---------- 引用文 ----------
最近、相場の話はあまりブログに書かないようになりましたが、相場がらみのキーワードで検索して飛んでくる方々が増えています。それも株式関係。
わかるような気がします。最近の株式の値上がりを見ると、やっぱり株でもやらないと・・・って思う人が増えているんでしょうね。でも株式関連で私のブログに飛んでくるような調べ方をしている方々って、多分、超初心者だと想像しています。今までの相場がらみで飛んでくる方々とは検索キーワードが違いますから。
ネットのニュースを見ていても、こういう市場の動きがあると「株式投資をしないと損」みたいなのが増えるんですね。
----------
課題: 引用文のうち、「最近、相場の話はあまりブログ」から「みたいなのが増えるんですね。」までを、終わりの語句も含めて一字一句そのまま繰り返してください。 項目を参照する必要はありません。
---------- 参考情報 ----------
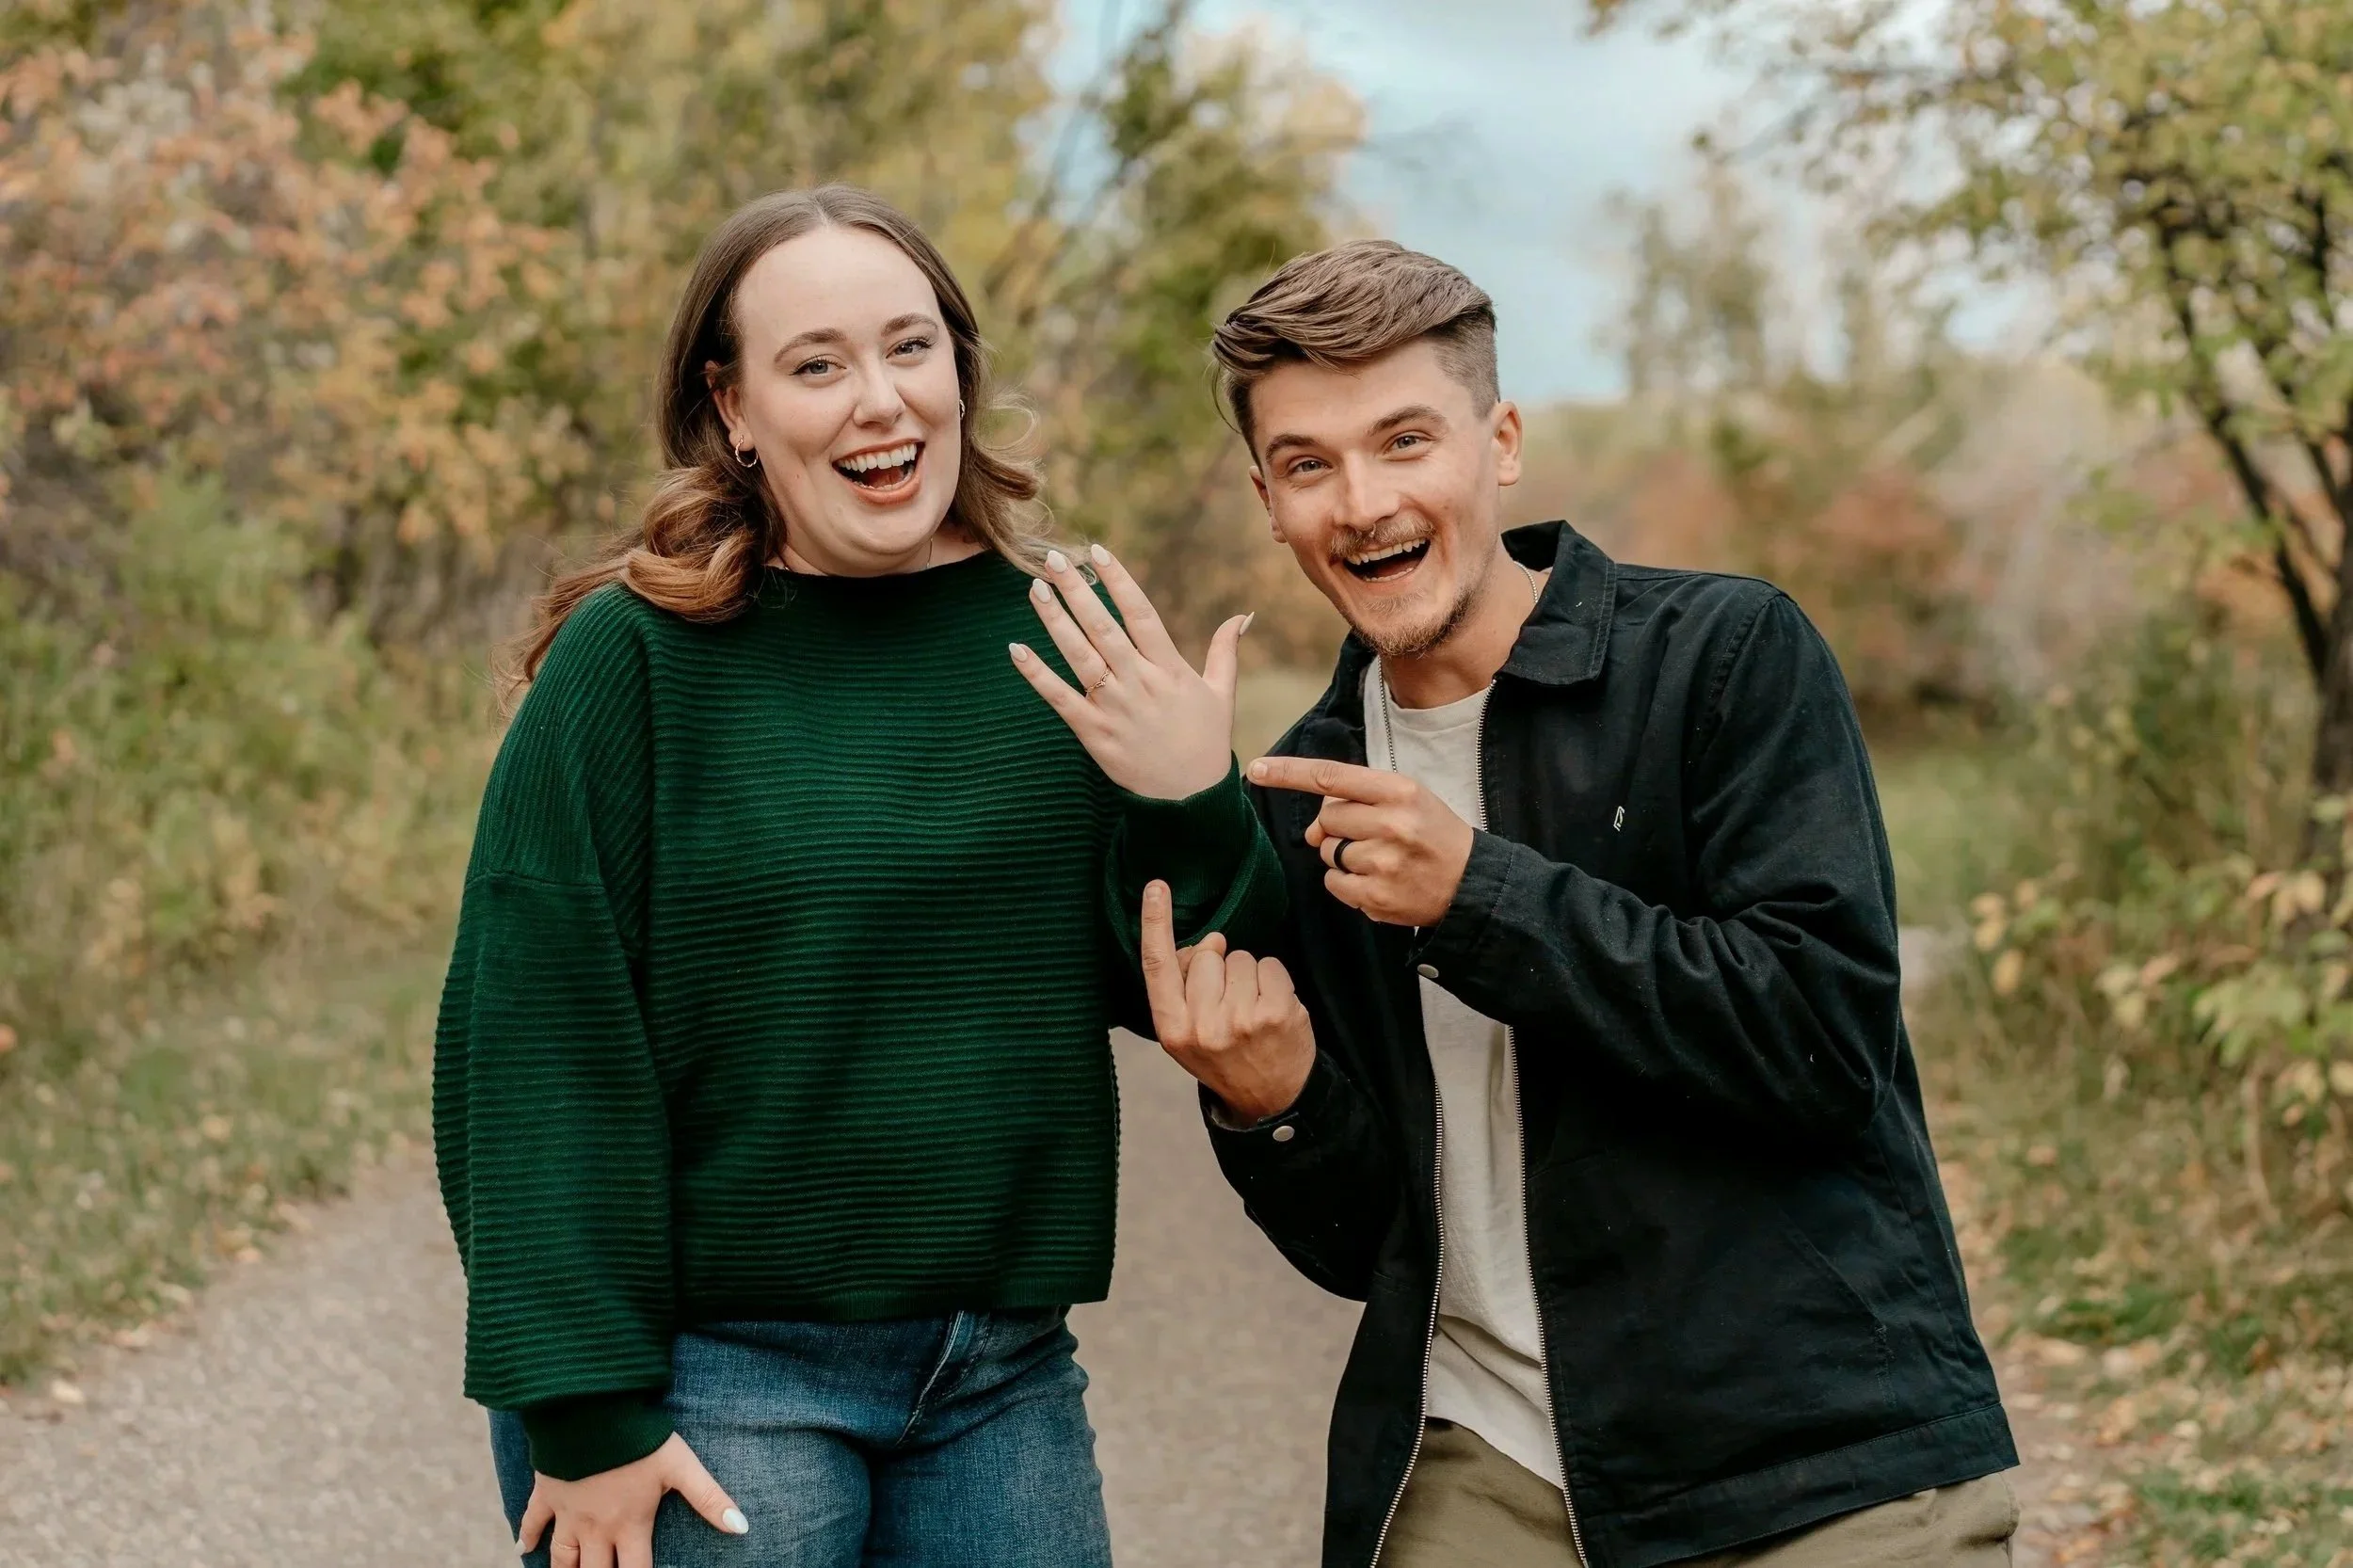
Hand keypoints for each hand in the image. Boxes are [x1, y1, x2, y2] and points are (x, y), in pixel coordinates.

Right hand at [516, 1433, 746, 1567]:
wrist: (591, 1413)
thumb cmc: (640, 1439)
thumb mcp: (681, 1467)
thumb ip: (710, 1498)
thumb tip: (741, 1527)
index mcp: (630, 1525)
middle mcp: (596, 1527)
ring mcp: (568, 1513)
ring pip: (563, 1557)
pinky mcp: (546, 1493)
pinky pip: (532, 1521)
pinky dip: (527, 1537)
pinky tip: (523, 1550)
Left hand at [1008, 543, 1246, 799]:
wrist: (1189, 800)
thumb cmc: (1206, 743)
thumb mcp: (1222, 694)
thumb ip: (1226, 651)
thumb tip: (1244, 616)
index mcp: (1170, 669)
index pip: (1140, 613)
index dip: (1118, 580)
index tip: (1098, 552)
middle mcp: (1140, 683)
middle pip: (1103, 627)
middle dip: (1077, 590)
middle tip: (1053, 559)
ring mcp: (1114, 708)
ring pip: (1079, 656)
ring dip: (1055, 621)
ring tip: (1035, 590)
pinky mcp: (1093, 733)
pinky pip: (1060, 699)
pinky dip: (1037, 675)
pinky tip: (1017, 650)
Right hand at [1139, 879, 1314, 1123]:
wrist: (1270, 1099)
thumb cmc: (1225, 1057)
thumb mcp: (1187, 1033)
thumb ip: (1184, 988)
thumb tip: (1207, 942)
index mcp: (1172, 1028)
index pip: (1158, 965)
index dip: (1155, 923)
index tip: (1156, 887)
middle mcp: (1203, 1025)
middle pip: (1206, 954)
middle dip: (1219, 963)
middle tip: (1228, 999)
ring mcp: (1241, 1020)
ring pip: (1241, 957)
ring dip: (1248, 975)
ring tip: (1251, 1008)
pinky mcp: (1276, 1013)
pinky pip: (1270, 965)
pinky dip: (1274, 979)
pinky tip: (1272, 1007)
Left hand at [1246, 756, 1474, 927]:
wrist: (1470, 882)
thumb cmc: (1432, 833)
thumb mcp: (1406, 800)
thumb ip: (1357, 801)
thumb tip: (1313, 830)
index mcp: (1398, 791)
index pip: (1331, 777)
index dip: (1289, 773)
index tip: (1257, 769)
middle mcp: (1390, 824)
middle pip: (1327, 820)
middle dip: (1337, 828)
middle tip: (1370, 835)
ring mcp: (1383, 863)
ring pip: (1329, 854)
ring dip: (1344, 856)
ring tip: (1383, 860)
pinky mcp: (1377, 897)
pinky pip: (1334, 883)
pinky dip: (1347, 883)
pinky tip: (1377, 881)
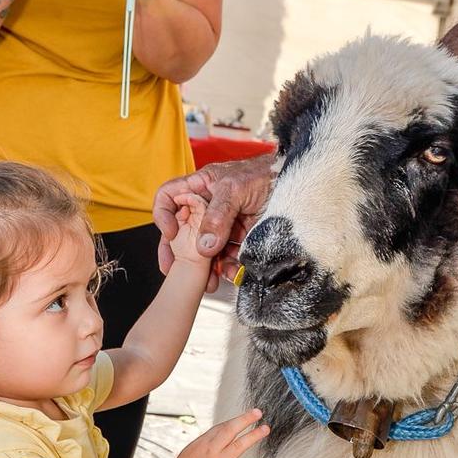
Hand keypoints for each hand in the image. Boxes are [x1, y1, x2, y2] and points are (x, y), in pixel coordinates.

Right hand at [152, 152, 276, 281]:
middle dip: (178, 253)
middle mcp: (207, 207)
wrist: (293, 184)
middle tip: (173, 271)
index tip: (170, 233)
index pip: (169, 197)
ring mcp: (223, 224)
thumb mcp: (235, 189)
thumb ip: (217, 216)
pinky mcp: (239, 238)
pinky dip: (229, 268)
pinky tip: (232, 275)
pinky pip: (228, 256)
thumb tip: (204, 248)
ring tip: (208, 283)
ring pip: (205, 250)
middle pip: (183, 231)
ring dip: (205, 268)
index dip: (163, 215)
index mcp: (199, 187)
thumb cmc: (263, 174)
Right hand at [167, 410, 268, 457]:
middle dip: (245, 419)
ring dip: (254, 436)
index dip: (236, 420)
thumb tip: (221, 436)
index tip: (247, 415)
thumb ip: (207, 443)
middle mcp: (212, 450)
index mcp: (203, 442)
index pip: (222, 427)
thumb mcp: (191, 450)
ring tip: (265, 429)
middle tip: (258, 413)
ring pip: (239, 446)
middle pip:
----------
解答:
最近、相場の話はあまりブログに書かないようになりましたが、相場がらみのキーワードで検索して飛んでくる方々が増えています。それも株式関係。
わかるような気がします。最近の株式の値上がりを見ると、やっぱり株でもやらないと・・・って思う人が増えているんでしょうね。でも株式関連で私のブログに飛んでくるような調べ方をしている方々って、多分、超初心者だと想像しています。今までの相場がらみで飛んでくる方々とは検索キーワードが違いますから。
ネットのニュースを見ていても、こういう市場の動きがあると「株式投資をしないと損」みたいなのが増えるんですね。